I've learned a lot about myself and my attiudes since that March day that changed my universe. And I've learned a lot about my daughter. I don't always like what I learn about other people, away from our family, but I appreciate us and our philosophy more than ever. I've thought more about family philosophy during this year, and I'm happy with the conclusions I've made, though I don't understand life and humanity in general any better, that's for sure. Seems like in my old age something should get clearer. Maybe facing the fact that things will never be clear is a step?
Love, Mom

9:38 AM  
Blogger ~Deb said...

People are so afraid of the unknown. And yes – we still do live in the ‘dark ages’, because people are so closed-minded about the fact that there are people out there with differences… Lack of understanding, lack of educating and the lack of relating has us at odds in every way. It’s sad, because we’re all in this together whether we know it or not. Whether it be a disability, race, religion, orientation, whatever – it still remains that we’re almost exactly how we used to be…without admitting to it sometimes.

12:23 PM  
Blogger Leesa said...

In the next twenty years, I predict that we will see things (in science) in a whole new light.

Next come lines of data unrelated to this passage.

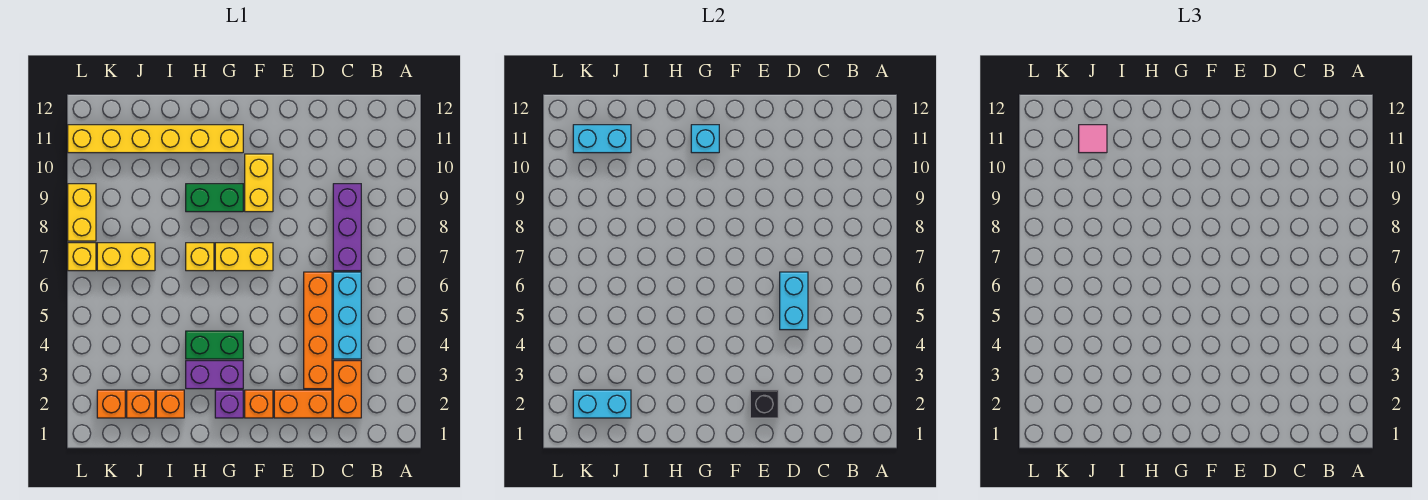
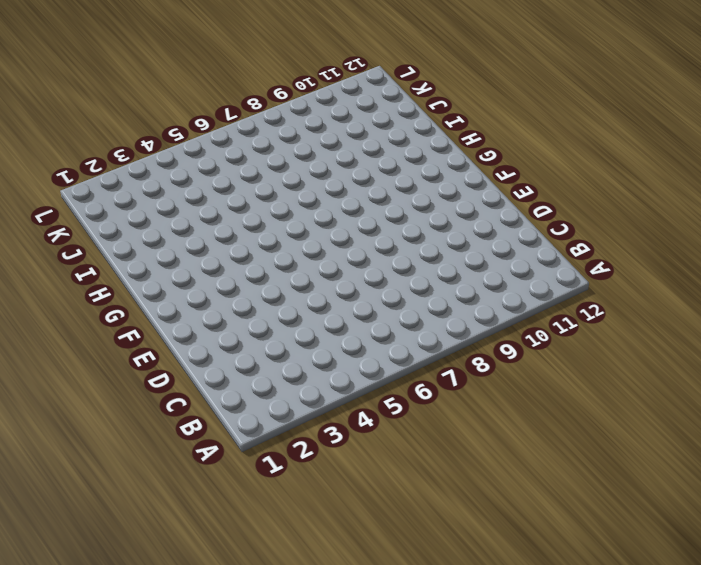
none -> orange brick C2:C3 level 1
none -> cyan brick C4:C6 level 1
none -> purple brick C7:C9 level 1

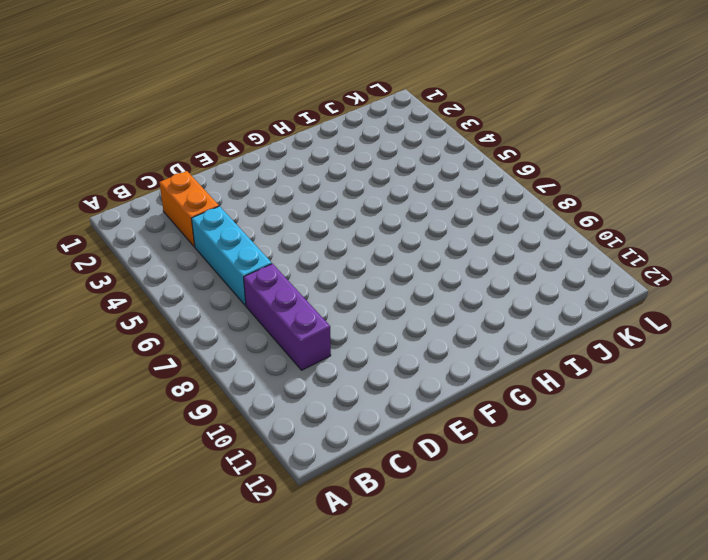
none -> orange brick D2:E2 level 1
none -> orange brick D3:D6 level 1
none -> orange brick F2 level 1

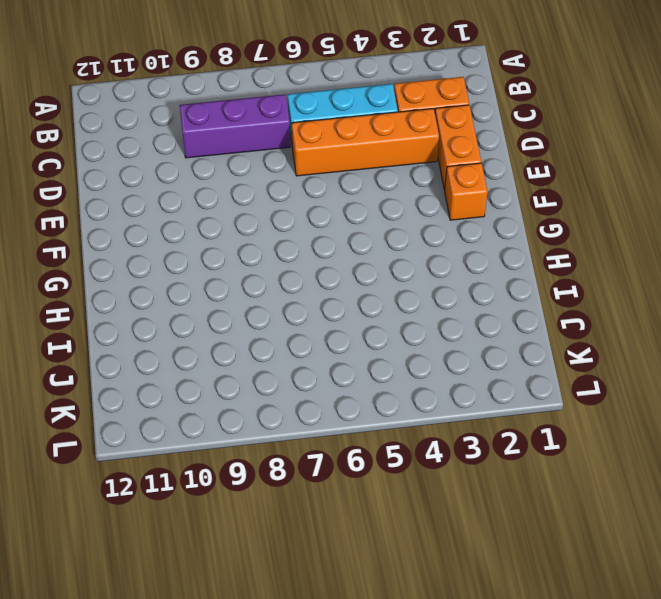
none -> yellow brick F7:G7 level 1
none -> yellow brick F9:F10 level 1
none -> purple brick G2 level 1

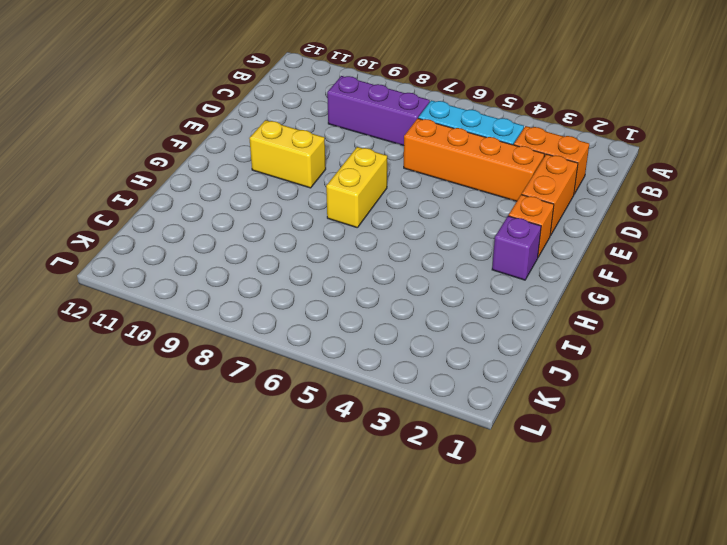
none -> purple brick G3:H3 level 1
none -> green brick G4:H4 level 1
none -> green brick G9:H9 level 1

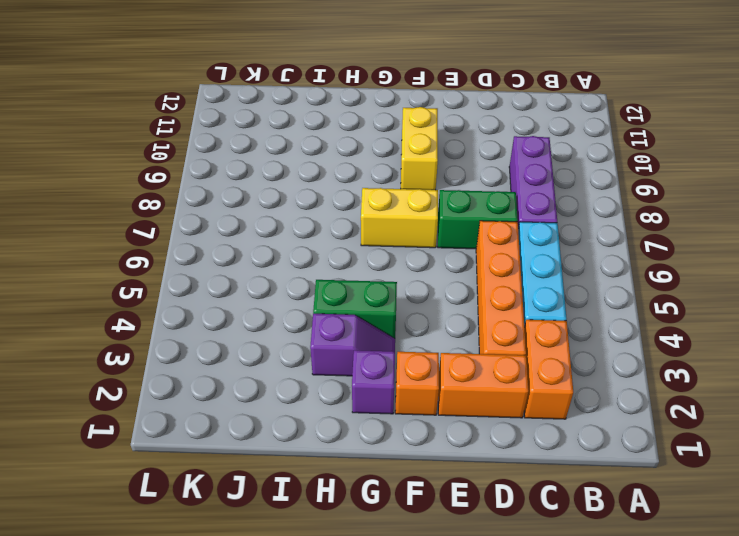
green brick D7:E7 level 1 -> green brick G9:H9 level 1
purple slope G3:H3 level 1 top H -> purple brick G3:H3 level 1
none -> yellow brick G11:L11 level 1
none -> yellow brick H7 level 1
none -> orange brick I2 level 1

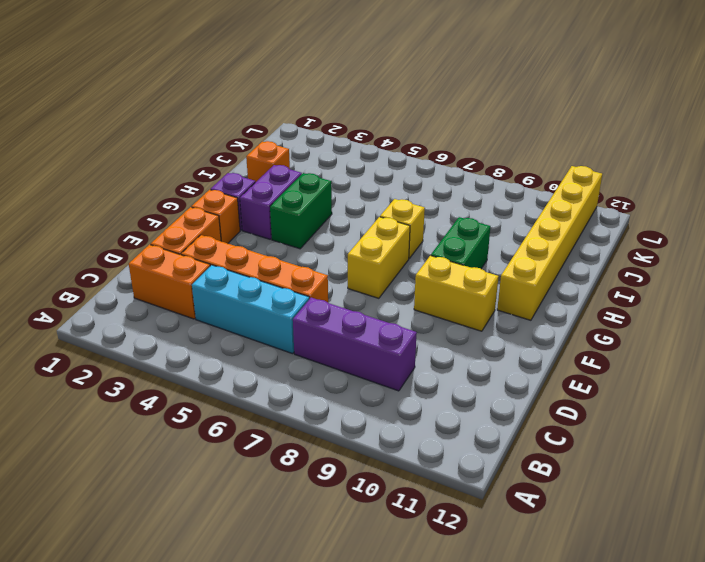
none -> orange brick J2 level 1
none -> yellow brick J7:K7 level 1
none -> orange brick K2 level 1

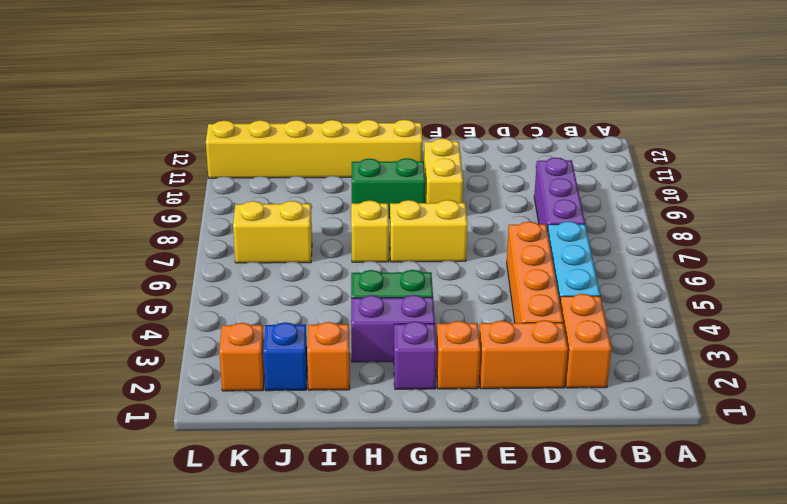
blue brick J2 level 1 -> orange brick J2 level 1
none -> yellow brick L7 level 1
none -> yellow brick L8:L9 level 1
none -> cyan brick D5:D6 level 2

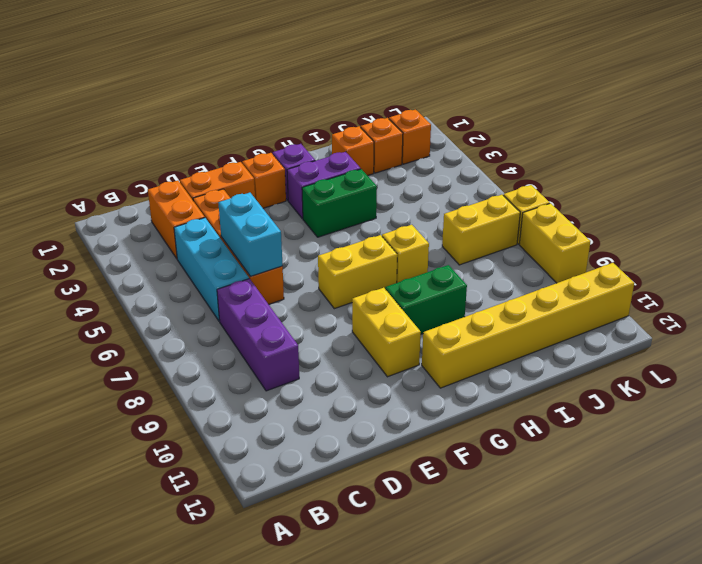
none -> black brick E2 level 2
none -> cyan brick G11 level 2
none -> cyan brick J2:K2 level 2

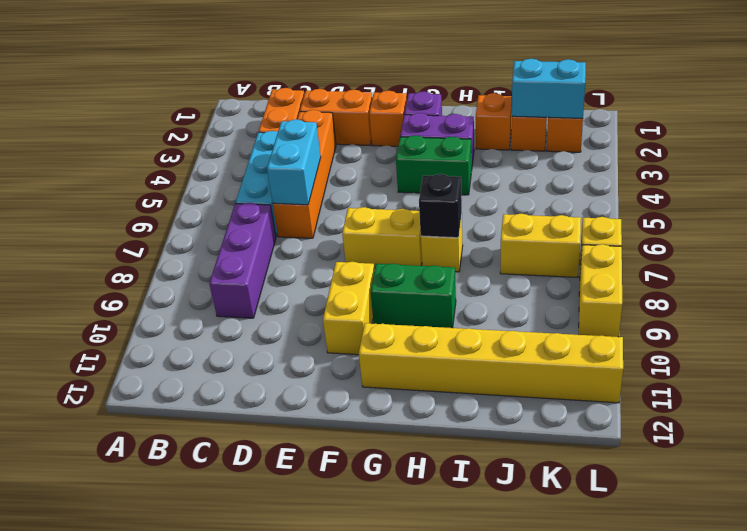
black brick H7 level 2 -> black brick E2 level 2
none -> cyan brick G11 level 2
none -> cyan brick J11:K11 level 2
none -> pink tile J11 level 3

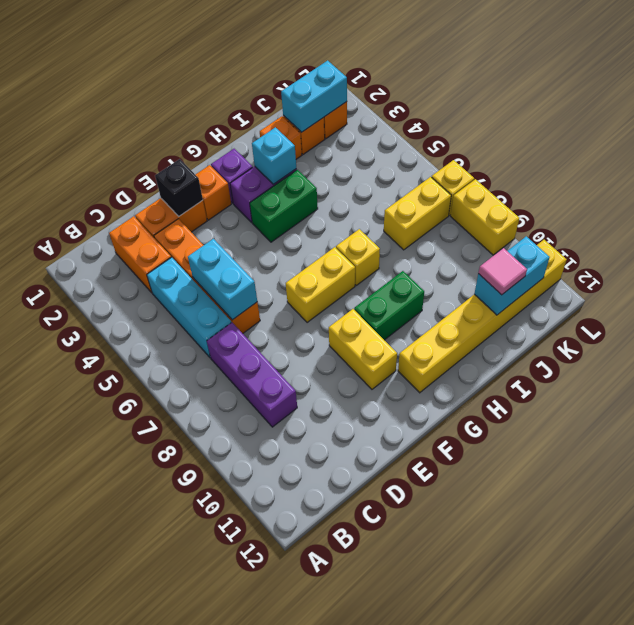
cyan brick H3 level 2 -> cyan brick G11 level 2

I have known physicians who are methodical and not at all compassionate, but sometimes their expertise is exactly what you need. It saddens me to know that some intellegent people do not consider those with ANY syndrome as not being part of the human race.

5:31 AM  
Blogger Aspen said...

I will never forget when a doctor was talking to us about Daven. Long before our diagnosis she said that Daven was "something" she had never seen before. "I guarantee when you go to the doctor tomorrow, you will have 5 or 6 doctors in there looking at him. Because you've got an interesting case here." She called my son a "case" and "something!" I was mortified and left the room bawling!

Sometimes, they just don't understand what they are saying.

3:05 PM  
Blogger Rosemarie said...

Receiving care from the medical field is so much more than textbook knowledge.

Be encouraged to seek out those you connect with most.

"Compassion is the basis of all morality."
Arthur Schopenhauer (1788 - 1860)

5:59 PM  
Blogger Rosemarie said...

Erik's Gramma -

May the courage of your family change lives and attitudes.